Editorials and Opinion
PD EDITORIAL: One short, the Supreme Court is all tied up (Press Democrat [CA] , 04/02/16)
"As Harvard Law Professor Noah Feldman put it in his Bloomberg View column, “The Supreme Court is getting desperate.”
With good reason. The court has been reduced from nine members to eight .... on several pending issues, lower courts have issued conflicting rulings, leaving the country without a settled legal standard. No one benefits from that.
Senate GOP leader Mitch McConnell says Scalia’s seat on the court should be filled by the next president. That would leave the court shorthanded not just for the remainder of this term, which ends in June, but for most — if not all — of its next term, too."
EDITORIAL: The Supreme Court and a petulant Senate (World [Coos Bay, OR], 04/02/16)
"[I]t's not clear that the Senate will do its job and allow the judicial replacement process to proceed until after the November presidential election.... various GOP senators have expressed more open, conciliatory positions, be it out of sheer respect for the Constitutional process or because of threats back home from constituents. President Obama’s nominee, Chief Judge of the U.S. Court of Appeals for the District of Columbia Merrick Garland, is a worthy candidate. He deserves a fair Senatorial vetting and the American people deserve their Constitution be respected."
Editorial: Tie vote shows Senate's folly (Milford Daily News [MA], 04/02/16)
"The expected 4-4 Supreme Court deadlock in the Friedrichs v. California Teachers Association case is a fresh reminder of the folly of Senate Republicans refusing to take up Judge Merrick Garland's nomination for the high court. We need to have a fully staffed court to resolve important legal questions of the day, not have them trapped in limbo because of a stalemate between four justices who are generally liberal and four justices who are generally conservative.... But unless the Senate does its job, such absurdities may become common. This is already a national embarrassment."
Editorial: All Supreme Court nominees deserve hearings, votes (Richmond Times-Dispatch [VA], 04/02/16)
"Republicans in the Senate say they will not bring Garland’s nomination to a vote and will not even hold hearings on it.... Strict constructionists and believers in original intent must agree that the process should proceed whenever a vacancy opens. Refusing to give Garland a hearing violates the spirit of the Constitution and disgraces conservatism properly understood.... Blocking Garland without a hearing or a vote implicitly would limit the consequences of Obama’s 2012 re-election to fewer than four years. This is preposterous .... The Republican treatment of Garland is worse than the Democratic treatment of Bork. Bork testified at a hearing; he came up for a vote. "
Editorial Board Short Takes: Kirk boldly goes where no GOP senator has gone before (and where more should be willing to go) (St. Louis Post-Dispatch [MO], 04/01/16)
"Mark Kirk of Illinois became the first Republican senator to meet with Judge Merrick Garland, President Barack Obama’s nominee to replace the late Justice Antonin Scalia on the Supreme Court. Kirk called Garland “one of the most eminent jurists in the country.”
Sure, Kirk has a tough re-election fight on his hand in November in a heavily Democratic state, but we’ll take civilized behavior wherever we find it.
Which is not the case with Republican Sen. Roy Blunt of Missouri, who said this week he was “too busy” to meet with Garland. If you must play politics with the Supreme Court, senator, go ahead. But at least be upfront about it."
Republicans make us wait (Tennessean, 04/01/16)

● Written task
Rewrite everything in the Supreme Court editorial excerpts from "Sure, Kirk has" down to "wait (Tennessean, 04/01/16)", changing "civilized behavior" to "courteous conduct".

● Given records

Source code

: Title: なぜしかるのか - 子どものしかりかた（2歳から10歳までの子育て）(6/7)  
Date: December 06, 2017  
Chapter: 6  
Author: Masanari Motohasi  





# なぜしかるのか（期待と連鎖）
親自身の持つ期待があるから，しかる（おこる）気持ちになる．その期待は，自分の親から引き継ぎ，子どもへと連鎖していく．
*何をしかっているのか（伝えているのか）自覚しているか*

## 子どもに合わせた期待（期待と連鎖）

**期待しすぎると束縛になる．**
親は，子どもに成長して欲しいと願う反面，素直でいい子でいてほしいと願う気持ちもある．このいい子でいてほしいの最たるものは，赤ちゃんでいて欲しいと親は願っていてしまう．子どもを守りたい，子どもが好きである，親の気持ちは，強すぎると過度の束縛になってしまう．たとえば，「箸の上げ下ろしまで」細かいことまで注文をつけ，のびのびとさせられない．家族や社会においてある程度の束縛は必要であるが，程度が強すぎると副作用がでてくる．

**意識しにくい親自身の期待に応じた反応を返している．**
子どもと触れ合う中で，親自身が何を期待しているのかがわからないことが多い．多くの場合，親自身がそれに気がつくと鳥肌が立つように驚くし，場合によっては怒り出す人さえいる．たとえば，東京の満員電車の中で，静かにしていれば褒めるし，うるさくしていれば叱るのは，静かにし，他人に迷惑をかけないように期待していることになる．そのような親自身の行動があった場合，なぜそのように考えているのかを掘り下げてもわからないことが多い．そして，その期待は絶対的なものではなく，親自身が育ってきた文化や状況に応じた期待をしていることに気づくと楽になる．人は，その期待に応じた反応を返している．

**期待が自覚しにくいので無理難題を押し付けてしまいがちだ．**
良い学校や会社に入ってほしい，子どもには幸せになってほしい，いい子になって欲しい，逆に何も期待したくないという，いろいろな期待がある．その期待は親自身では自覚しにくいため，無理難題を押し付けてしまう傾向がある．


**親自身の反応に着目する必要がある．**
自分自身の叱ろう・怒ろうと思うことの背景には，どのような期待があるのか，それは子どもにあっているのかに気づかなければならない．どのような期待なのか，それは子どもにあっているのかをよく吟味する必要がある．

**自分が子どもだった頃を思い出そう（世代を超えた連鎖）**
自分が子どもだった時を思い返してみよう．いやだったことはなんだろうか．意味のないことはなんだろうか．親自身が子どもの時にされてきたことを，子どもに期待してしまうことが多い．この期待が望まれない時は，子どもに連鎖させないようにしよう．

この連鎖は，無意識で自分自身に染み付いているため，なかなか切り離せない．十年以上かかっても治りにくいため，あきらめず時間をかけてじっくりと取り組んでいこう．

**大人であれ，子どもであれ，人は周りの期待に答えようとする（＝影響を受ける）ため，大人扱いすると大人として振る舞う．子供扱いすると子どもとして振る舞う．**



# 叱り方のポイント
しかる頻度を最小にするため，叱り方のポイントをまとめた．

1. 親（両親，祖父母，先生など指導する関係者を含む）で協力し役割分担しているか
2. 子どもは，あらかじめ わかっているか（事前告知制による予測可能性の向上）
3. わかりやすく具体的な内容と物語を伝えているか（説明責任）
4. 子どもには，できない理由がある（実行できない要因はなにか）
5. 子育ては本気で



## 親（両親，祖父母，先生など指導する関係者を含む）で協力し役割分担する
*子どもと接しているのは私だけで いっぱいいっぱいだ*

● Your response
Sure, Kirk has a tough re-election fight on his hand in November in a heavily Democratic state, but we’ll take courteous conduct wherever we find it.
Which is not the case with Republican Sen. Roy Blunt of Missouri, who said this week he was “too busy” to meet with Garland. If you must play politics with the Supreme Court, senator, go ahead. But at least be upfront about it."
Republicans make us wait (Tennessean, 04/01/16)